Studying the interactions between TMEM233 and toxins like ExTxA requires specialized methodological approaches:

• Binding assays:

  • Surface plasmon resonance (SPR) to measure binding kinetics between purified TMEM233 and toxins

  • Fluorescence-based binding assays using labeled toxins

  • Isothermal titration calorimetry (ITC) to determine thermodynamic parameters of binding

• Functional assays:

  • Electrophysiological recordings in expression systems containing TMEM233 and NaV1.7 to measure toxin effects

  • Calcium imaging in sensory neurons to assess the impact of toxins on cellular excitability

  • Competitive binding assays to identify binding sites and potential inhibitors

• Structural approaches:

  • Co-crystallization or cryo-EM of TMEM233-toxin complexes

  • NMR studies of labeled toxins binding to TMEM233

  • Computational docking and molecular dynamics simulations

• Cell-based systems:

  • Development of reporter cell lines expressing TMEM233 and NaV1.7 with fluorescent readouts for toxin activity

  • CRISPR-engineered sensory neurons with modified TMEM233 to study toxin response variations

These methodological approaches would help elucidate the mechanism by which TMEM233 facilitates toxin effects on NaV channels and potentially identify ways to modulate these interactions.
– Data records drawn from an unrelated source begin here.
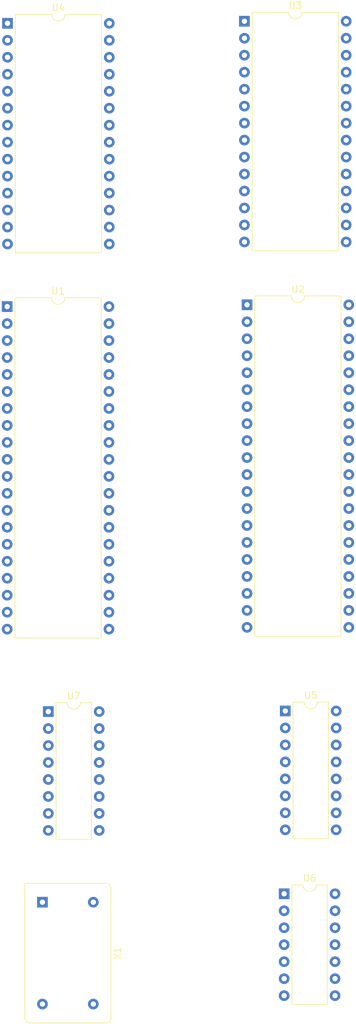
<source format=kicad_pcb>
(kicad_pcb
	(version 20240108)
	(generator "pcbnew")
	(generator_version "8.0")
	(general
		(thickness 1.6)
		(legacy_teardrops no)
	)
	(paper "A4")
	(layers
		(0 "F.Cu" signal)
		(31 "B.Cu" signal)
		(32 "B.Adhes" user "B.Adhesive")
		(33 "F.Adhes" user "F.Adhesive")
		(34 "B.Paste" user)
		(35 "F.Paste" user)
		(36 "B.SilkS" user "B.Silkscreen")
		(37 "F.SilkS" user "F.Silkscreen")
		(38 "B.Mask" user)
		(39 "F.Mask" user)
		(40 "Dwgs.User" user "User.Drawings")
		(41 "Cmts.User" user "User.Comments")
		(42 "Eco1.User" user "User.Eco1")
		(43 "Eco2.User" user "User.Eco2")
		(44 "Edge.Cuts" user)
		(45 "Margin" user)
		(46 "B.CrtYd" user "B.Courtyard")
		(47 "F.CrtYd" user "F.Courtyard")
		(48 "B.Fab" user)
		(49 "F.Fab" user)
		(50 "User.1" user)
		(51 "User.2" user)
		(52 "User.3" user)
		(53 "User.4" user)
		(54 "User.5" user)
		(55 "User.6" user)
		(56 "User.7" user)
		(57 "User.8" user)
		(58 "User.9" user)
	)
	(setup
		(pad_to_mask_clearance 0)
		(allow_soldermask_bridges_in_footprints no)
		(pcbplotparams
			(layerselection 0x00010fc_ffffffff)
			(plot_on_all_layers_selection 0x0000000_00000000)
			(disableapertmacros no)
			(usegerberextensions no)
			(usegerberattributes yes)
			(usegerberadvancedattributes yes)
			(creategerberjobfile yes)
			(dashed_line_dash_ratio 12.000000)
			(dashed_line_gap_ratio 3.000000)
			(svgprecision 4)
			(plotframeref no)
			(viasonmask no)
			(mode 1)
			(useauxorigin no)
			(hpglpennumber 1)
			(hpglpenspeed 20)
			(hpglpendiameter 15.000000)
			(pdf_front_fp_property_popups yes)
			(pdf_back_fp_property_popups yes)
			(dxfpolygonmode yes)
			(dxfimperialunits yes)
			(dxfusepcbnewfont yes)
			(psnegative no)
			(psa4output no)
			(plotreference yes)
			(plotvalue yes)
			(plotfptext yes)
			(plotinvisibletext no)
			(sketchpadsonfab no)
			(subtractmaskfromsilk no)
			(outputformat 1)
			(mirror no)
			(drillshape 1)
			(scaleselection 1)
			(outputdirectory "")
		)
	)
	(net 0 "")
	(net 1 "/A3")
	(net 2 "/A14")
	(net 3 "/A12")
	(net 4 "/A13")
	(net 5 "/A1")
	(net 6 "unconnected-(U1-~{VP}-Pad1)")
	(net 7 "/A9")
	(net 8 "unconnected-(U1-ϕ2-Pad39)")
	(net 9 "/2M")
	(net 10 "/A8")
	(net 11 "+5V")
	(net 12 "/A6")
	(net 13 "/D2")
	(net 14 "/D1")
	(net 15 "unconnected-(U1-SYNC-Pad7)")
	(net 16 "/D3")
	(net 17 "/~{RESET}")
	(net 18 "unconnected-(U1-nc-Pad35)")
	(net 19 "/D7")
	(net 20 "/A4")
	(net 21 "/A7")
	(net 22 "GND")
	(net 23 "/A5")
	(net 24 "/D4")
	(net 25 "/D0")
	(net 26 "unconnected-(U1-ϕ1-Pad3)")
	(net 27 "/A2")
	(net 28 "/D5")
	(net 29 "/A0")
	(net 30 "/A11")
	(net 31 "/A10")
	(net 32 "/R{slash}~{W}")
	(net 33 "/D6")
	(net 34 "/A15")
	(net 35 "unconnected-(U1-~{ML}-Pad5)")
	(net 36 "/HSYNC")
	(net 37 "/VSYNC")
	(net 38 "unconnected-(U2-MA13-Pad17)")
	(net 39 "Net-(U2-MA10)")
	(net 40 "Net-(U2-MA3)")
	(net 41 "Net-(U2-RA1)")
	(net 42 "Net-(U2-~{CS})")
	(net 43 "unconnected-(U2-MA11-Pad15)")
	(net 44 "Net-(U2-MA4)")
	(net 45 "Net-(U2-MA9)")
	(net 46 "Net-(U2-MA6)")
	(net 47 "/DE")
	(net 48 "Net-(U2-MA1)")
	(net 49 "Net-(U2-MA0)")
	(net 50 "unconnected-(U2-CURSOR-Pad19)")
	(net 51 "unconnected-(U2-RA4-Pad34)")
	(net 52 "Net-(U2-MA5)")
	(net 53 "Net-(U2-RA3)")
	(net 54 "Net-(U2-MA8)")
	(net 55 "Net-(U2-RA0)")
	(net 56 "Net-(U2-RA2)")
	(net 57 "unconnected-(U2-MA12-Pad16)")
	(net 58 "Net-(U2-MA2)")
	(net 59 "Net-(U2-MA7)")
	(net 60 "Net-(U3-D2)")
	(net 61 "Net-(U3-D4)")
	(net 62 "Net-(U3-D6)")
	(net 63 "Net-(U3-D0)")
	(net 64 "Net-(U3-D5)")
	(net 65 "Net-(U3-D7)")
	(net 66 "Net-(U3-D3)")
	(net 67 "Net-(U3-D1)")
	(net 68 "unconnected-(X1-EN-Pad1)")
	(net 69 "/16M")
	(net 70 "/~{DE}")
	(net 71 "Net-(U5-Q7)")
	(net 72 "unconnected-(U5-~{Q7}-Pad7)")
	(net 73 "unconnected-(U5-DS-Pad10)")
	(net 74 "/4M")
	(net 75 "/1M")
	(net 76 "/8M")
	(footprint "Package_DIP:DIP-28_W15.24mm" (layer "F.Cu") (at 131.85 19.65))
	(footprint "Package_DIP:DIP-28_W15.24mm" (layer "F.Cu") (at 96.37 19.96))
	(footprint "Package_DIP:DIP-14_W7.62mm" (layer "F.Cu") (at 137.8 150.19))
	(footprint "Package_DIP:DIP-40_W15.24mm" (layer "F.Cu") (at 132.24 62.07))
	(footprint "Package_DIP:DIP-40_W15.24mm" (layer "F.Cu") (at 96.32 62.34))
	(footprint "Package_DIP:DIP-16_W7.62mm" (layer "F.Cu") (at 102.48 122.93))
	(footprint "Package_DIP:DIP-16_W7.62mm" (layer "F.Cu") (at 137.97 122.84))
	(footprint "Oscillator:Oscillator_DIP-14" (layer "F.Cu") (at 101.6 151.45 -90))
)
</source>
What knockdown or knockout strategies are most effective for studying TMEM233 function?

Several genetic manipulation approaches could be effective for studying TMEM233 function:

• CRISPR-Cas9 genome editing:

  • Generation of complete knockout cell lines or animal models

  • Creation of conditional knockout models to study tissue-specific effects

  • Introduction of specific mutations to study structure-function relationships

• RNA interference approaches:

  • siRNA for transient knockdown in cell culture models

  • shRNA for stable knockdown in long-term experiments

  • Antisense oligonucleotides for in vivo knockdown in specific tissues

• Dominant-negative approaches:

  • Expression of truncated or mutated TMEM233 variants that interfere with native protein function

  • Particularly useful for studying multi-protein complexes

• Rescue experiments:

  • Reintroduction of wild-type or mutant TMEM233 into knockout backgrounds

  • Critical for confirming specificity of observed phenotypes and structure-function analyses

• Temporal control strategies:

  • Inducible expression or knockdown systems to study acute versus chronic effects

  • Particularly valuable for distinguishing developmental versus functional roles

The choice of strategy would depend on the specific research question, model system, and available resources, with CRISPR-based approaches offering the highest specificity for genetic manipulation.